On adding these terms to the confusion matrix, and also adding the row and column totals, we get:
Lets be familiar with the terminologies now.
  • Accuracy: Overall, how often is the classifier correct?
This term denotes how many times was the prediction correctly done. The total number of correct predictions (True Positive and True Negative) is measured agianst the total nubmer of predictions.
    • (TP+TN)/total = (100+50)/165 = 0.91

  • Error (Misclassification Rate): Overall, how often is it wrong?
This term denotes how many times was the prediction incorrectly done. The total number of incorrect predictions (False Positive and False Negative) is measured agianst the total nubmer of predictions.

    • (FP+FN)/total = (10+5)/165 = 0.09
    • It is equivalent to 1 minus Accuracy (1-0.91= 0.09)
    • It is also known as "Error Rate"
  • True Positive Rate: When it's actually yes, how often does it predict yes?
The total number of “Yes” predictions is measured agianst the actual nubmer of “Yes” occurences i.e. when actual value is “Yes”, how often is the prediction correct.
    • TP/(FN+TP)
    • TP/actual yes = 100/105 = 0.95
    • also known as "Sensitivity" or "Recall"

  • False Positive Rate: When it's actually no, how often does it predict yes?
    • FP/(FN+TP)
    • FP/actual no = 10/60 = 0.17

  • True Negative Rate: When it's actually “No”, how often does it predict “no”?
    • TN/(TN+FP)
    • TN/actual no = 50/60 = 0.83
    • equivalent to 1 minus False Positive Rate (1-0.83= 0.17)
    • also known as "Specificity"

  • Precision: When it predicts yes, how often is it correct?
It is the only term where the denominator is taken from a single column rather than from a single column.
    • TP/(FP+TP)
    • TP/predicted yes = 100/110 = 0.91

  • Prevalence: How often does the yes condition actually occur in our sample?
    • actual yes/total = 105/165 = 0.64

It totally depends on the analysis format in order to determine which terminology to focus on.
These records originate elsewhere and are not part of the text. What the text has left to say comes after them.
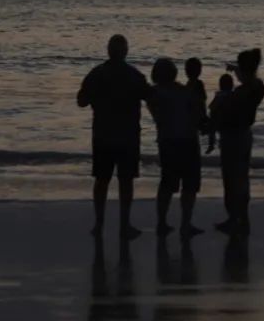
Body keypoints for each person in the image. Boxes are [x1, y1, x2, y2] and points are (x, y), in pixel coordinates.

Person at [76, 34, 148, 240]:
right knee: (125, 181)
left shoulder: (97, 73)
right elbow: (150, 96)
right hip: (127, 135)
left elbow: (81, 101)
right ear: (125, 51)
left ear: (108, 51)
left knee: (101, 180)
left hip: (103, 134)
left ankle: (99, 224)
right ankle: (124, 225)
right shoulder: (134, 75)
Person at [147, 57, 204, 239]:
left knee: (167, 184)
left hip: (167, 141)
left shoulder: (153, 94)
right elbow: (197, 111)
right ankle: (185, 224)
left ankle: (162, 222)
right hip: (187, 140)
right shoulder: (183, 91)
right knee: (189, 185)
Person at [219, 48, 264, 235]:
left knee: (231, 180)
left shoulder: (240, 93)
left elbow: (226, 113)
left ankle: (233, 218)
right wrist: (236, 68)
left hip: (233, 137)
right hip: (245, 136)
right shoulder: (257, 87)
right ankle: (242, 218)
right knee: (242, 178)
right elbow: (249, 78)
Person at [207, 72, 236, 223]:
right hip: (240, 140)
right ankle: (239, 216)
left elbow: (212, 123)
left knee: (228, 180)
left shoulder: (218, 100)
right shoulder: (237, 98)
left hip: (226, 141)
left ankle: (231, 216)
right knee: (239, 179)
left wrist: (211, 143)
Lets see these examples:
Spam Mail
Assume, a classifier predicts that the mail is a Spam mail or not.
False Negative: The mail is actually a Spam, but it is predicted not to be, and sent to Inbox.
False Positive: The mail is not a Spam and it is sent to Spam folder instead of the Inbox. This situation is not desirable.
Having a FN situation is acceptable as spam mail enters the Inbox. But a FP may cause miss of important messages. So, in this case, we need to decrease the FP. Hence, low value of Specificity is required in this case.

Fraud Detection
Assume, a classifier predicts if the customer makes a fraud transaction or not.
False Positive: Normal transaction is tagged as a Fraud transaction
False Negative: Fraud transaction is tagged as a Normal transaction. This is not desired.
Case of FP is acceptable as on double check, the authenticity of the transaction is found out and the company is in no loss anyway. But in case of FN, a fraud transaction is mis-tagged as a Normal one which is to be filtered.
Hence, FN is to be decreased, (i.e. TP is to be increased) so, high value of Sensitivity is required here.

 A couple other terms are also worth mentioning:
  • Null Error Rate: This is how often you would be wrong if you always predicted the majority class. (In our example, the null error rate would be 60/165=0.36 because if you always predicted yes, you would only be wrong for the 60 "no" cases.) This can be a useful baseline metric to compare your classifier against. However, the best classifier for a particular application will sometimes have a higher error rate than the null error rate, as demonstrated by the Accuracy Paradox.
  • Cohen's Kappa: This is essentially a measure of how well the classifier performed as compared to how well it would have performed simply by chance. In other words, a model will have a high Kappa score if there is a big difference between the accuracy and the null error rate.
  • F Score: This is a weighted average of the true positive rate (recall) and precision.
  • ROC Curve: This is a commonly used graph that summarizes the performance of a classifier over all possible thresholds. It is generated by plotting the True Positive Rate (y-axis) against the False Positive Rate (x-axis) as you vary the threshold for assigning observations to a given class.